NO A CACCIA A STREGHE - La seconda cosa da chiarire, ha proseguito il ministro: «E' successo qualcosa in tanti anni della mia vita per cui qualcuno possa dire che io abbia fatto anche un minimo passo? Conosco e ho conosciuto tanta gente, che poi hanno avuto anche disavventure. Vivo nel mondo da 40 anni. Non andiamo alla caccia delle streghe: guardiamo i fatti e sui fatti voglio essere chiamata, non sulle ombre o sulle fantasie», ha puntualizzato il ministro.

DAP NON SCARCERA NESSUNO - Sulle responsabilità nella vicenda della scarcerazione di Giulia Ligresti «ribatterò punto per punto: non ho mai travalicato i miei compiti, eppoi c'è un'ignoranza spaventosa. Chiedete a uno del Dap se il Dap può scarcerare qualcuno. Chi lo dice è falso, bugiardo e ignorante», ha chiarito Cancellieri, che ha aggiunto: «Le falsità che ho sentito in questi giorni vanno chiarite punto per punto: non mi sono mai occupata di scarcerazioni perché non avevo il titolo per farlo, mentre avevo il titolo di occuparmi del carcere che è una mia responsabilità e dovevo farlo. Non è mai successo che il Dap scarcerasse nessuno e comunque non mi sarei mai permessa di intervenire con la magistratura», ha concluso.

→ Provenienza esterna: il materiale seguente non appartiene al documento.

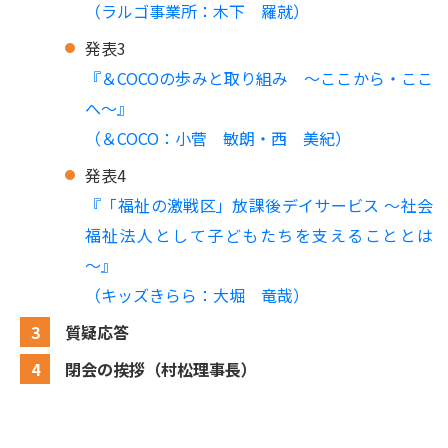
（ラルゴ事業所：木下 羅就）
発表3
『＆COCOの歩みと取り組み ～ここから・ここ
へ～』
（＆COCO：小菅 敏朗・西 美紀）
発表4
『「福祉の激戦区」放課後デイサービス ～社会
福祉法人として子どもたちを支えることとは
～』
（キッズきらら：大堀 竜哉）
質疑応答
閉会の挨拶（村松理事長）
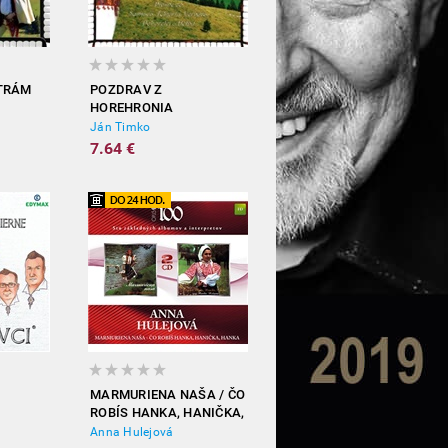
ATRÁM
POZDRAV Z
HOREHRONIA
Ján Timko
7.64 €
MARMURIENA NAŠA / ČO
ROBÍS HANKA, HANIČKA,
HANKA
Anna Hulejová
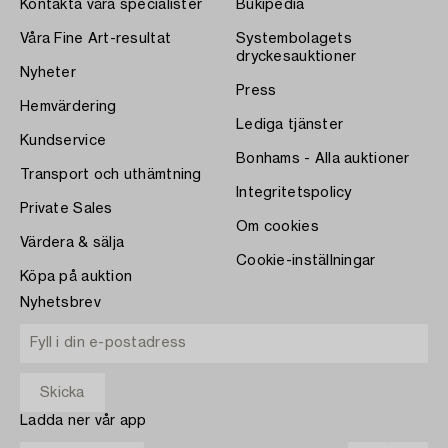
Kontakta våra specialister
Bukipedia
Våra Fine Art-resultat
Systembolagets
dryckesauktioner
Nyheter
Press
Hemvärdering
Lediga tjänster
Kundservice
Bonhams - Alla auktioner
Transport och uthämtning
Integritetspolicy
Private Sales
Om cookies
Värdera & sälja
Cookie-inställningar
Köpa på auktion
Nyhetsbrev
Ladda ner vår app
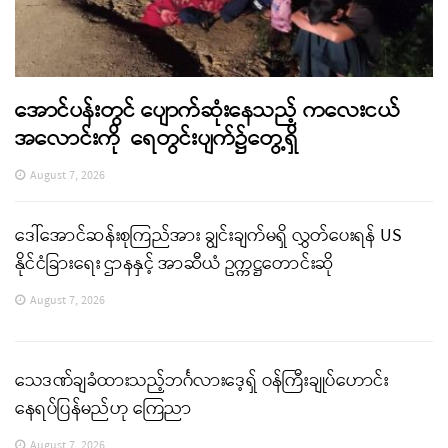
အောင်ပန်းတွင် ပျောက်ဆုံးနေသည့် ကလေးငယ်
အလောင်းကို ရေတွင်းပျက်၌တွေ့ရှိ
August 7, 2026
ဒေါ်အောင်ဆန်းစုကြည်အား ချွင်းချက်မရှိ လွှတ်ပေးရန် US
နိုင်ငံခြားရေး ဌာနနှင့် အာဆီယံ ဥက္ကဋ္ဌတောင်းဆို
August 7, 2026
သေဒဏ်ချခံထားသည့်ဘင်္ဂလားဒေ့ရှ် ဝန်ကြီးချုပ်ဟောင်း
နေရပ်ပြန်မည်ဟု ကြေညာ
August 7, 2026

NO A OPERAZIONI POLITICHE SU MIO ONORE - Quindi il ministro ha proseguito: «Operazioni politiche alle mie spalle? Non sta a me dirlo, però molti osservatori politici lo hanno osservato con chiarezza. Io rimando ai giornalisti che fanno questo di mestiere e che lo dicono con molta chiarezza. A me interessa solo che la verità emerga, poi se la politica fa altre strade che le faccia pure, ma che non le faccia sulla mia pelle, strumentalizzando me. Se il Paese me lo richiedesse farei un passo indietro: a me interessa che il governo Letta vada avanti e che continui perché sono convinta che è l'unica e la giusta risposta in questo momento ai problemi del Paese. Per me è fondamentale. A me piace servire e io posso servire anche da libera cittadina, non ho nessun problema».

GLI ALTRI INTERVENTI - Poi Cancellieri ha parlato dei casi in cui si è interessata per le condizioni di salute di un detenuto: «In tre mesi ci sono stati 110 interventi, naturalmente non tutti miei personali: circa 40/50 della segreteria, un'altra gran parte miei con appunti scritti e ci sono stati altri interventi fatti telefonicamente direttamente. Ricordo un caso a Firenze, uno di Padova, uno di Siracusa e uno di Roma, di cui non so i nomi né perché fossero ristretti in carcere. So però - ha proseguito - che mi hanno chiesto o segnalato le loro situazioni e io le ho date agli uffici perché fosse fatto quello che è giusto fare. Il sistema è molto ben calibrato e organizzato. Abbiamo una struttura molto rigorosa e seria: con la massima serenità parlo con loro perché so che faranno quello che è giusto e possibile fare e che poi è quello che chiedo loro. Chi riceve le mie segnalazioni fa quello che è possibile fare nel rispetto della legge e sa benissimo che io non chiederei nulla che non fosse nel rispetto della legge», ha concluso la titolare della Giustizia.